■ **SUPPLIED DATA**
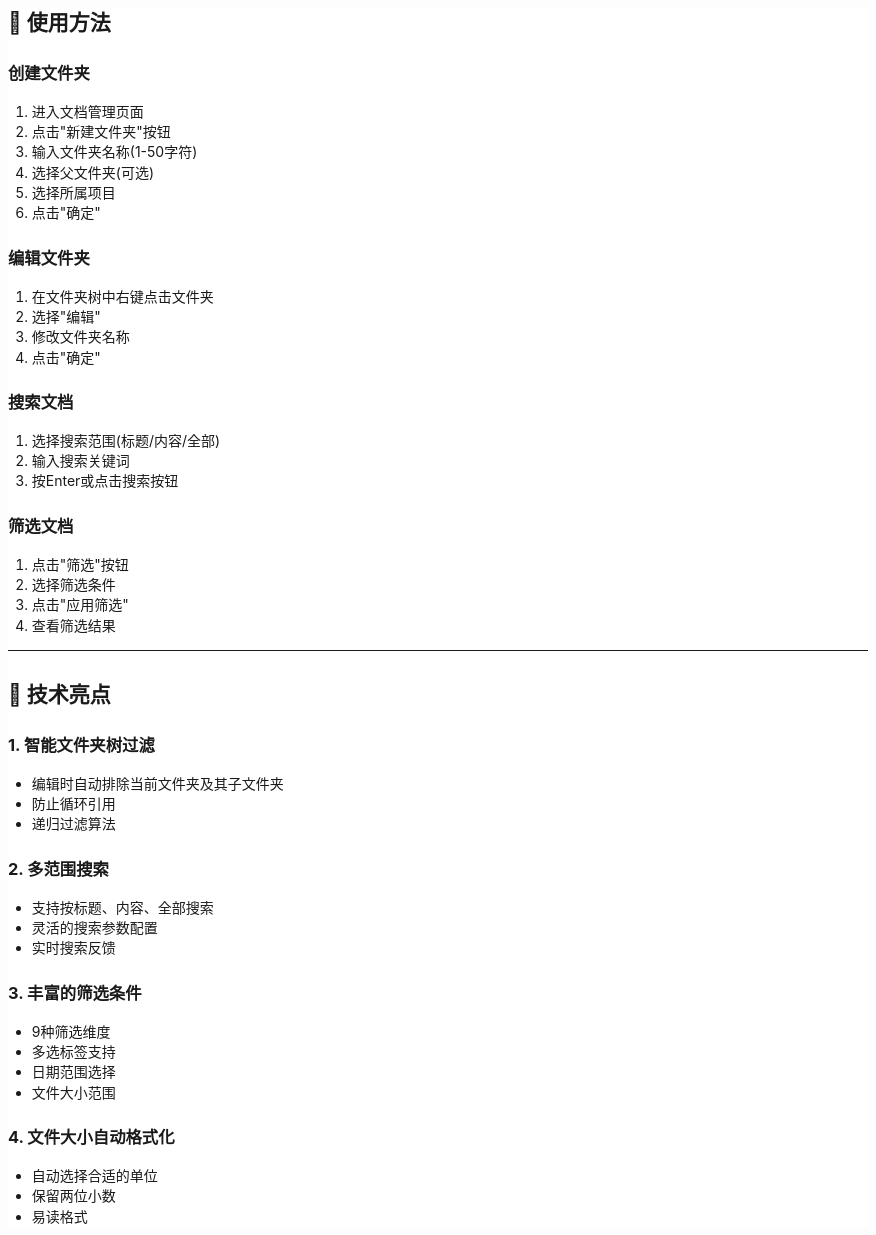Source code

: 
## 🚀 使用方法

### 创建文件夹
1. 进入文档管理页面
2. 点击"新建文件夹"按钮
3. 输入文件夹名称(1-50字符)
4. 选择父文件夹(可选)
5. 选择所属项目
6. 点击"确定"

### 编辑文件夹
1. 在文件夹树中右键点击文件夹
2. 选择"编辑"
3. 修改文件夹名称
4. 点击"确定"

### 搜索文档
1. 选择搜索范围(标题/内容/全部)
2. 输入搜索关键词
3. 按Enter或点击搜索按钮

### 筛选文档
1. 点击"筛选"按钮
2. 选择筛选条件
3. 点击"应用筛选"
4. 查看筛选结果

---

## 🎯 技术亮点

### 1. 智能文件夹树过滤
- 编辑时自动排除当前文件夹及其子文件夹
- 防止循环引用
- 递归过滤算法

### 2. 多范围搜索
- 支持按标题、内容、全部搜索
- 灵活的搜索参数配置
- 实时搜索反馈

### 3. 丰富的筛选条件
- 9种筛选维度
- 多选标签支持
- 日期范围选择
- 文件大小范围

### 4. 文件大小自动格式化
- 自动选择合适的单位
- 保留两位小数
- 易读格式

■ **WHAT THE EXERCISE ASKS**
Output every nonblank line of source text from the rows above as a Markdown table with two columns, Line No. and Source Text, numbering the lines in order. Leave the pictures out.

■ **SOLUTION TO THIS PROBLEM**
| Line No. | Source Text |
|---|---|
| 1 | Source code |
| 2 | :  |
| 3 | ## 🚀 使用方法 |
| 4 | ### 创建文件夹 |
| 5 | 1. 进入文档管理页面 |
| 6 | 2. 点击"新建文件夹"按钮 |
| 7 | 3. 输入文件夹名称(1-50字符) |
| 8 | 4. 选择父文件夹(可选) |
| 9 | 5. 选择所属项目 |
| 10 | 6. 点击"确定" |
| 11 | ### 编辑文件夹 |
| 12 | 1. 在文件夹树中右键点击文件夹 |
| 13 | 2. 选择"编辑" |
| 14 | 3. 修改文件夹名称 |
| 15 | 4. 点击"确定" |
| 16 | ### 搜索文档 |
| 17 | 1. 选择搜索范围(标题/内容/全部) |
| 18 | 2. 输入搜索关键词 |
| 19 | 3. 按Enter或点击搜索按钮 |
| 20 | ### 筛选文档 |
| 21 | 1. 点击"筛选"按钮 |
| 22 | 2. 选择筛选条件 |
| 23 | 3. 点击"应用筛选" |
| 24 | 4. 查看筛选结果 |
| 25 | --- |
| 26 | ## 🎯 技术亮点 |
| 27 | ### 1. 智能文件夹树过滤 |
| 28 | - 编辑时自动排除当前文件夹及其子文件夹 |
| 29 | - 防止循环引用 |
| 30 | - 递归过滤算法 |
| 31 | ### 2. 多范围搜索 |
| 32 | - 支持按标题、内容、全部搜索 |
| 33 | - 灵活的搜索参数配置 |
| 34 | - 实时搜索反馈 |
| 35 | ### 3. 丰富的筛选条件 |
| 36 | - 9种筛选维度 |
| 37 | - 多选标签支持 |
| 38 | - 日期范围选择 |
| 39 | - 文件大小范围 |
| 40 | ### 4. 文件大小自动格式化 |
| 41 | - 自动选择合适的单位 |
| 42 | - 保留两位小数 |
| 43 | - 易读格式 |